Subject: Re: Proposal: File system suspension - prerequisite for snapshots
To: None <tech-kern@netbsd.org>
From: Juergen Hannken-Illjes <hannken@eis.cs.tu-bs.de>
List: tech-kern
Date: 08/13/2003 23:30:19
On Wed, Aug 13, 2003 at 12:02:01PM -0700, Bill Studenmund wrote:
> On Tue, 12 Aug 2003, Juergen Hannken-Illjes wrote:
>
> > I propose the support for file system suspension from FreeBSD.
> >
> > The (quite simple) API:
> >
> > int
> > vfs_write_suspend(struct mount *mp)
> >
> > Request a mounted file system to suspend write operations
> > and leave it in a clean on-disk state. All operations are
> > complete on exit.
> >
> > void
> > vfs_write_resume(struct mount *mp)
> >
> > Request a suspended file system to resume write operations.
> >
> > This is a needed prerequisite for file system snapshots. It may also
> > help in system suspension. File system snapshots would give us at least
> > safe dumps from running systems and background fsck (with softdep enabled
> > file systems).
> >
> > The implementation would gate most file system syscalls like this:
> >
> > if ((error = vn_start_write(vp, &mp, V_WAIT | PCATCH)) != 0)
> > return (error);
> > do_the_write_operation
> > vn_finished_write(mp);
> >
> > or
> >
> > restart:
> > prepare_a_write_operation
> > if (vn_start_write(nd.ni_dvp, &mp, V_NOWAIT) != 0) {
> > abort_current_preparation
> > if ((error = vn_start_write(NULL, &mp, V_XSLEEP | PCATCH)) != 0)
> > return (error);
> > goto restart;
> > }
> > do_the_write_operation
> > vn_finished_write(mp);
> >
> > Doing it this way guarantees that no operation sleeps with locked vnodes.
>
> Note: don't you end up calling vn_start_write() _after_ you've been told
> it's ok to start? :-) If you _want_ that to be part of the interface, we
> need to document it. For one, it prevents a simple reference counting
> mechanism to determine if writes are in progress.

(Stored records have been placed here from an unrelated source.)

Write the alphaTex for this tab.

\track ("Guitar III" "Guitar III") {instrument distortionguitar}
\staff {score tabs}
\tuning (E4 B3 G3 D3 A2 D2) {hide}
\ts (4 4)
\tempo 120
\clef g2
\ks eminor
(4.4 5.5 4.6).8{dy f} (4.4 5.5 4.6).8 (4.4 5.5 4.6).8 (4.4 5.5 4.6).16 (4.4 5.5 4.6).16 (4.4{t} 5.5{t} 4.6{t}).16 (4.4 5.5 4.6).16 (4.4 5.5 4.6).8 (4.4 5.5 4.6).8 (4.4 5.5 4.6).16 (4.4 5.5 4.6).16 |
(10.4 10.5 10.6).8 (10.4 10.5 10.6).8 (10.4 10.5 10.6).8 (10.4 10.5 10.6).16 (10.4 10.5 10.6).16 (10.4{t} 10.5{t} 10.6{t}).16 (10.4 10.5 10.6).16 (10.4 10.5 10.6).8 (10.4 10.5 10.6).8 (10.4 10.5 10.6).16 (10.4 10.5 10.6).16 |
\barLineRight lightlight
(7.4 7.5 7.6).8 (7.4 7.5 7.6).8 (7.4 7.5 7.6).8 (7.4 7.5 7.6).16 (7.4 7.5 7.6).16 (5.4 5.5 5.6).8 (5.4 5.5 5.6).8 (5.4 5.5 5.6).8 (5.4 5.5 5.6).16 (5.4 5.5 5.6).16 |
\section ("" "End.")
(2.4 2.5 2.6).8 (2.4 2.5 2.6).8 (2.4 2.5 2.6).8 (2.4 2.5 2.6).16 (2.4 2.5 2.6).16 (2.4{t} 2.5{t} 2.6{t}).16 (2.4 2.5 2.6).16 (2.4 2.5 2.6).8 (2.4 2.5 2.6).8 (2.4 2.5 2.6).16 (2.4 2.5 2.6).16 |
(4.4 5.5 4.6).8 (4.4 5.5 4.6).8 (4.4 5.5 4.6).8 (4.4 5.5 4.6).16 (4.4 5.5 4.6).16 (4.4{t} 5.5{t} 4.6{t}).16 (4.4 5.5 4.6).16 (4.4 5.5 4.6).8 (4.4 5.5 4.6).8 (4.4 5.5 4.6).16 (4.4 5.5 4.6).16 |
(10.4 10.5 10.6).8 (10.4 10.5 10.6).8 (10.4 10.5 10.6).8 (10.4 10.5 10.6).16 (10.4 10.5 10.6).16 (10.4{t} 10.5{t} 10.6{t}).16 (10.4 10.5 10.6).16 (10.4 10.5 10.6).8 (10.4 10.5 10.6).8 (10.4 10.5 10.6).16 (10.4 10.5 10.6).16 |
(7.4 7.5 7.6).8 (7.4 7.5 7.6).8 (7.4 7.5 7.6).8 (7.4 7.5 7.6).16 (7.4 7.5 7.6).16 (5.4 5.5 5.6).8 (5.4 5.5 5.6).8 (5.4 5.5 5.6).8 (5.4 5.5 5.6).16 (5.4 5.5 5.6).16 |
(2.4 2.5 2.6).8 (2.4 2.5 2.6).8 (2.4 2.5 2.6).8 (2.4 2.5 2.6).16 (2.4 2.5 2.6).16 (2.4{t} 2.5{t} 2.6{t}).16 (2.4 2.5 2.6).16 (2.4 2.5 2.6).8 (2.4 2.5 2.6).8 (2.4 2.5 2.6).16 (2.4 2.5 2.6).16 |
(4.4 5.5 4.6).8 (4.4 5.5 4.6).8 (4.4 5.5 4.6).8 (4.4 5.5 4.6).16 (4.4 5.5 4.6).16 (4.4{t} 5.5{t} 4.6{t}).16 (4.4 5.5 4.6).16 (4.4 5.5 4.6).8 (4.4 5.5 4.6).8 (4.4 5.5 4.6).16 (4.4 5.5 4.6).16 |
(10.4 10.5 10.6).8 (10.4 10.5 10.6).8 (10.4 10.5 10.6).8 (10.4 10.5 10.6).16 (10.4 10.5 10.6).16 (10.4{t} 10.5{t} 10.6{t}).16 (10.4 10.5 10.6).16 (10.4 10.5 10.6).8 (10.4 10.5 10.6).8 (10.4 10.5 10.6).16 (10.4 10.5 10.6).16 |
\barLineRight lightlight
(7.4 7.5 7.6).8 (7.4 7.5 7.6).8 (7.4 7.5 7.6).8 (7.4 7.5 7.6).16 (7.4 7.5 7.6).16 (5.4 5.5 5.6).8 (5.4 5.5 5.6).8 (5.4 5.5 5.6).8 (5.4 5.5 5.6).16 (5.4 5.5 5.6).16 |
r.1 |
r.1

vn_start_write(..., V_NOWAIT) will return zero on success. If the result
is non-zero it means it's NOT ok to start. So we have to abort and wait
until it is ok (the second vn_start_write(..., V_XSLEEP | PCATCH)) and
restart the syscall.
> > It is not possible to put this gating into the VFS_ calls as they are often
> > called with locked vnodes and the suspend request may deadlock.
> > For the same reason this gating cannot reside below the VFS_ level.
>
> I think I don't like it, but I believe you're right that there are issues
> with doing it at the VOP level with the locked vnodes. i.e. this way may
> well be the best in the long run, even if I don't like it. :-)
>
> Note: you _can_ do it at the VOP_level, it would just mean having a
> routine or routines that would unlock the node, sleep, then re-lock and
> move on. But it's probably cleaner to do as you suggest and just make sure
> it's ok to do the write before starting it.
>
> Take care,
>
> Bill
--
Juergen Hannken-Illjes - hannken@eis.cs.tu-bs.de - TU Braunschweig (Germany)